Task to carry out - From the first line to the last, output the data exactly as it stands, minus its pictures.

Dataset excerpt -
========
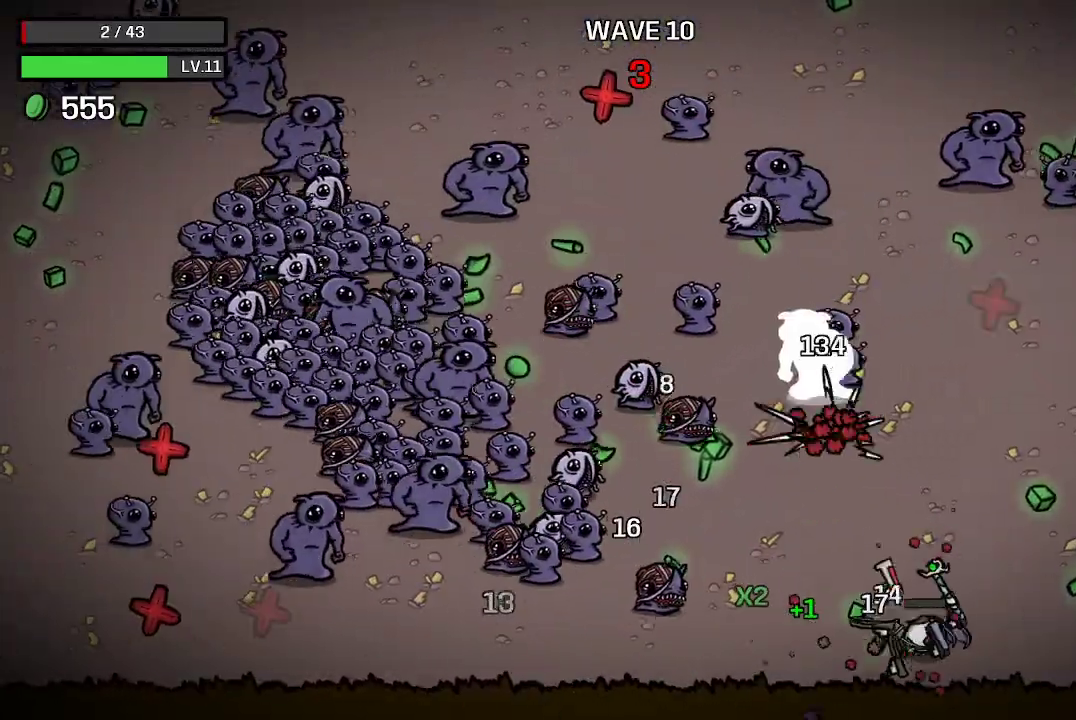
{"buttons": [], "left_stick": "up-right", "right_stick": "center", "events": [[300, "left_stick", "up-right"]]}
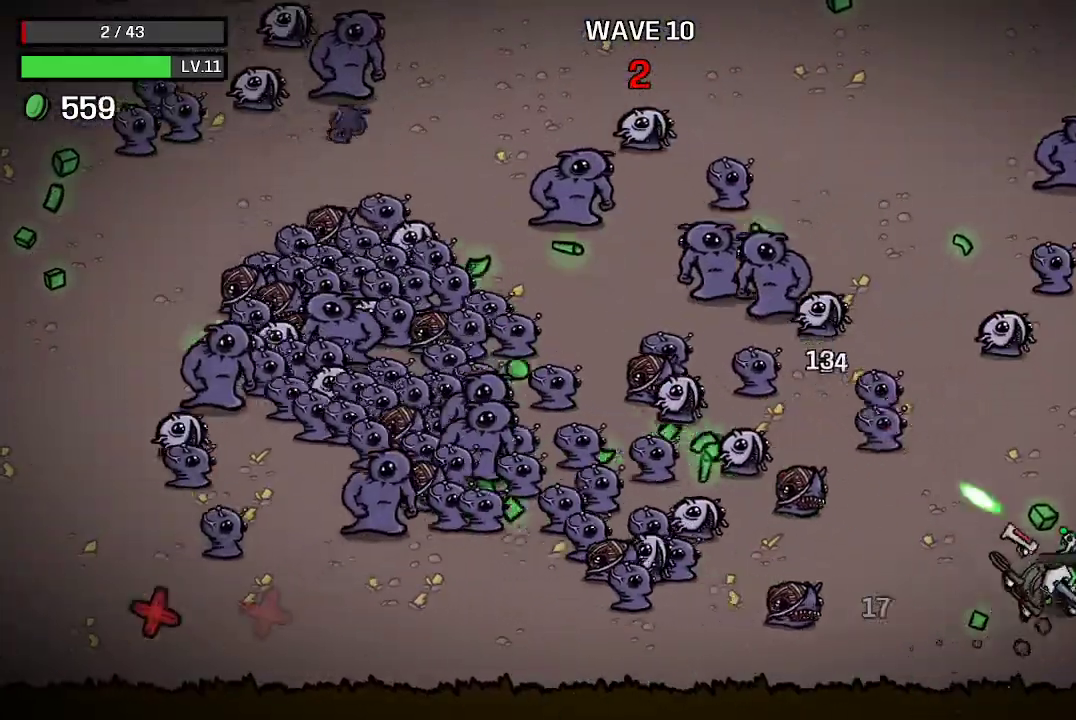
{"buttons": [], "left_stick": "right", "right_stick": "center", "events": [[400, "left_stick", "right"]]}
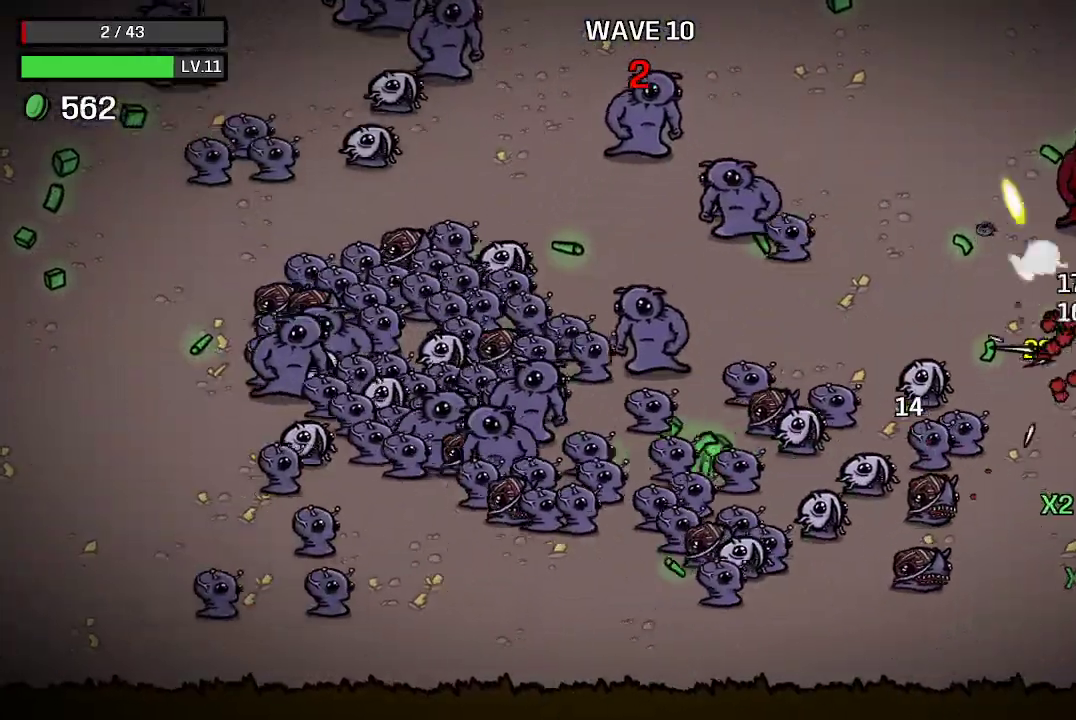
{"buttons": [], "left_stick": "up-right", "right_stick": "center", "events": [[133, "left_stick", "up-right"]]}
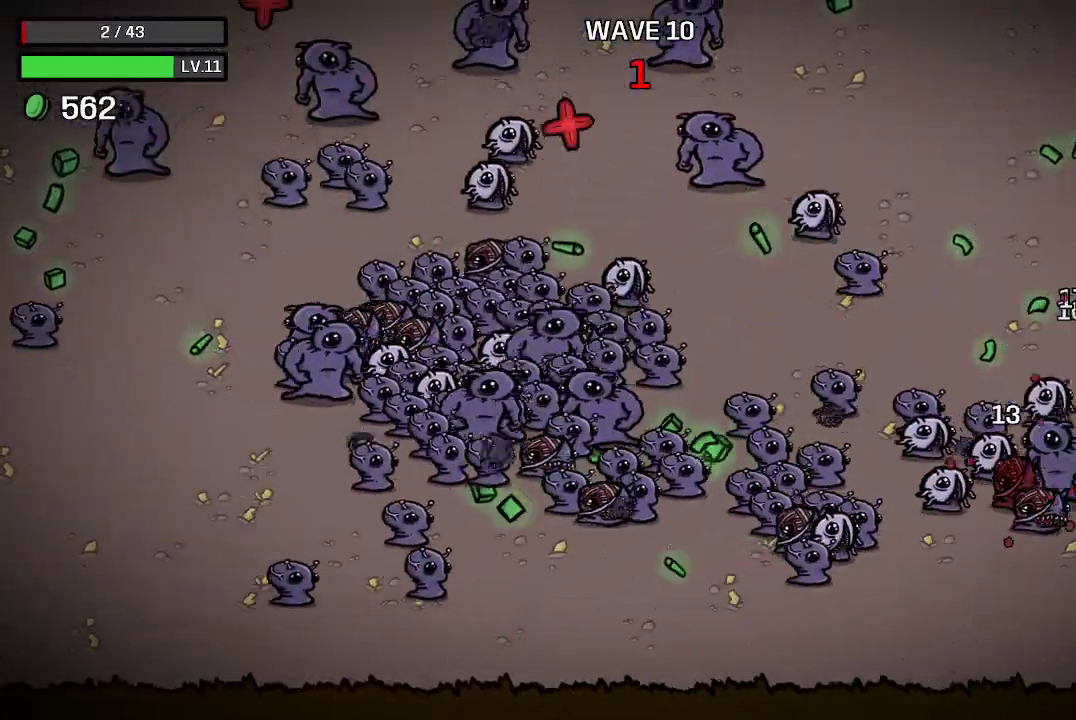
{"buttons": [], "left_stick": "up-left", "right_stick": "center", "events": [[33, "left_stick", "up"], [300, "left_stick", "up-left"]]}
========
Task solution -
{"buttons": [], "left_stick": "up-right", "right_stick": "center", "events": [[300, "left_stick", "up-right"]]}
{"buttons": [], "left_stick": "right", "right_stick": "center", "events": [[400, "left_stick", "right"]]}
{"buttons": [], "left_stick": "up-right", "right_stick": "center", "events": [[133, "left_stick", "up-right"]]}
{"buttons": [], "left_stick": "up-left", "right_stick": "center", "events": [[33, "left_stick", "up"], [300, "left_stick", "up-left"]]}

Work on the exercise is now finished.